Consigne:
Traduisez en anglais cette phrase du texte sur les hawkers de Singapour : « Il y a aussi une problématique économique qui est liée à l'activité des hawkers, potentiellement génératrice de tensions sociales. »

Extrait du document:
########################################

L'enjeu constant, à chaque étape de cette histoire, c'est l'hygiène et, en corollaire, des questions de circulation, voire de lutte contre les mafias et la corruption. Un enjeu essentiel dans un contexte d'urbanisation rapide et de développement économique. En contrepoint, il y a la question de l'héritage et donc de l'identité singapourienne.
Il y a aussi une problématique économique qui est liée à l'activité des hawkers, potentiellement génératrice de tensions sociales. Enfin, les hawkers jouent un rôle essentiel comme espaces de communauté pour les interactions sociales. Ce n'est pas un hasard si c'est dans les hawkers que les aspirants députés se rendent spontanément, pour faire campagne et aller à la rencontre des électeurs.

########################################

Données présentées:
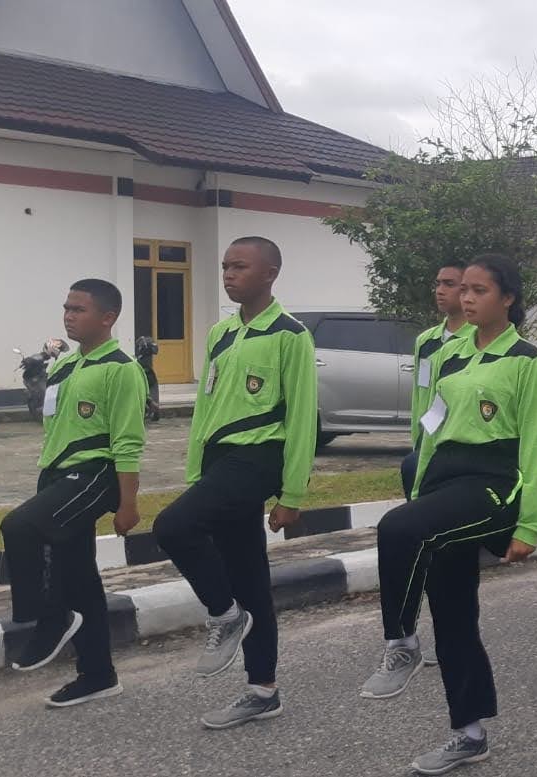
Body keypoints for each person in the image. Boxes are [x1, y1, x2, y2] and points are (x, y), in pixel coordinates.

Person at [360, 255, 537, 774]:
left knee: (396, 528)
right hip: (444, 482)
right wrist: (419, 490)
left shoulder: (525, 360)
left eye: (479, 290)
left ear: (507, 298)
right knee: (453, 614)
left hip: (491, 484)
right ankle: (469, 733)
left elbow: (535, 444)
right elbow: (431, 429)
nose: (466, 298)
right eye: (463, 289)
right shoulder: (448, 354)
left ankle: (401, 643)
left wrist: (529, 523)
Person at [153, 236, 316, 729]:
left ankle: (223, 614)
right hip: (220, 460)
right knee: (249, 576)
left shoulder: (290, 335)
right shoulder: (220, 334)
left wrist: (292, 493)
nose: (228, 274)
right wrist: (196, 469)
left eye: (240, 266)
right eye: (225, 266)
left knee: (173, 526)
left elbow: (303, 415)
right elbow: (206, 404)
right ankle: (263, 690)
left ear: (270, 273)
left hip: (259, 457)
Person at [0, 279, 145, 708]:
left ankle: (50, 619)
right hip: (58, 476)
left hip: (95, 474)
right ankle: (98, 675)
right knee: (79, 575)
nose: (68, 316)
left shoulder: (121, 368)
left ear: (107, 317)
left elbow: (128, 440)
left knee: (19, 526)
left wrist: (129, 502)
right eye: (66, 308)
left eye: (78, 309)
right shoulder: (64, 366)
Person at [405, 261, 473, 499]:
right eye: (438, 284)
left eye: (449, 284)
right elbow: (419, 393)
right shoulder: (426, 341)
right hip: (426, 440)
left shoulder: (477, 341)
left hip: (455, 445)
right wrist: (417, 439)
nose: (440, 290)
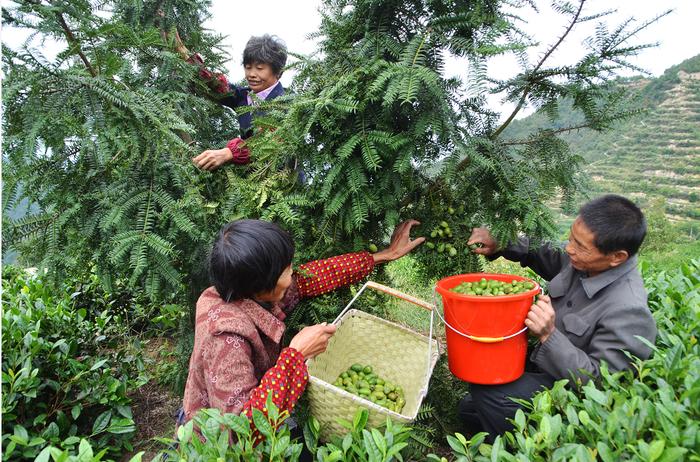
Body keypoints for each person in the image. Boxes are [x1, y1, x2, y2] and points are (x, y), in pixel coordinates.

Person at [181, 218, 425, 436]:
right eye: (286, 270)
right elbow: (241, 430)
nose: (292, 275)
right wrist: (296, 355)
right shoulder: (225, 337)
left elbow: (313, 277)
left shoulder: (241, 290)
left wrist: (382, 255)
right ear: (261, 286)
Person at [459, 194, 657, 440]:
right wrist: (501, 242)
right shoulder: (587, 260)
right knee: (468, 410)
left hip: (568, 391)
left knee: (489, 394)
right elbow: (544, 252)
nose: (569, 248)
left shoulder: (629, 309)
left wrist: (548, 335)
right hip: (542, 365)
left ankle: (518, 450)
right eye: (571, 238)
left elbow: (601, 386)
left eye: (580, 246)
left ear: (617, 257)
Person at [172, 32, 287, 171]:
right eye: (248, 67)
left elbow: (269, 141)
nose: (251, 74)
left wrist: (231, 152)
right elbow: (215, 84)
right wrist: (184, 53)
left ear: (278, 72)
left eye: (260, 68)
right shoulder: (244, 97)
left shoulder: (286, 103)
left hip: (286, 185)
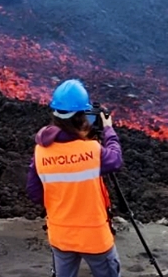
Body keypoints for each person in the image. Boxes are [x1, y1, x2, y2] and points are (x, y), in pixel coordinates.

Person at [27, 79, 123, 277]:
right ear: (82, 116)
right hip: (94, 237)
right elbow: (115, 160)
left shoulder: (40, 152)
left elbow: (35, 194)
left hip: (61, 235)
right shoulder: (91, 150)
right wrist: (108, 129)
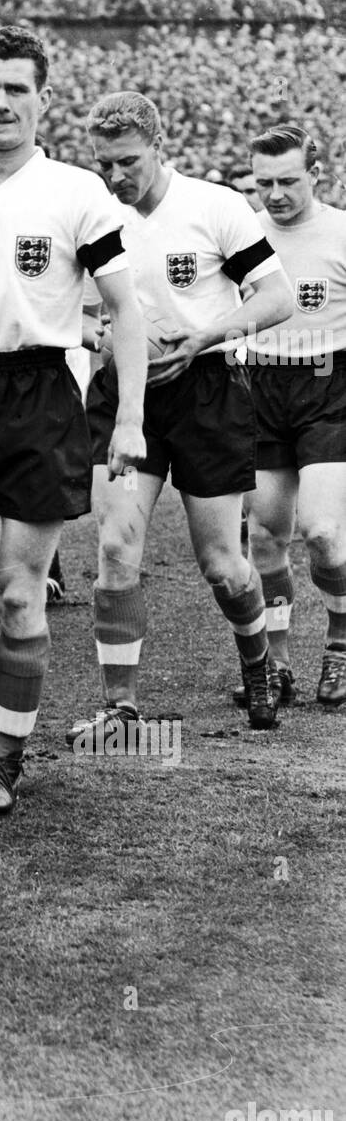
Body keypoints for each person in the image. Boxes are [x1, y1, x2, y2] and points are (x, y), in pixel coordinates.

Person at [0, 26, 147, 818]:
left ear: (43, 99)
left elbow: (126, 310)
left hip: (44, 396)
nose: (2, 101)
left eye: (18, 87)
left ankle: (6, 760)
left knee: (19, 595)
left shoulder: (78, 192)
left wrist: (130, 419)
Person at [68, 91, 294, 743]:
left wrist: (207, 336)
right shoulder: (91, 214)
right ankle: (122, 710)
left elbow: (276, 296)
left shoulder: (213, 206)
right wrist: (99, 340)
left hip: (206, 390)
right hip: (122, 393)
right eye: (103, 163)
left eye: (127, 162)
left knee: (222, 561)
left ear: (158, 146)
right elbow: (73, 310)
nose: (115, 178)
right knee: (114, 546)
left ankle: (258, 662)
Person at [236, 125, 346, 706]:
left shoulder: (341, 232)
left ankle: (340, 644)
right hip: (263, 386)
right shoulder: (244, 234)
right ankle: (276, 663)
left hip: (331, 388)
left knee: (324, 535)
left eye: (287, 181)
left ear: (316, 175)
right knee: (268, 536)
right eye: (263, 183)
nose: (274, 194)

########################################

Votre réponse:
There is also an economic issue linked to the activity of the hawkers, which can potentially generate social tensions.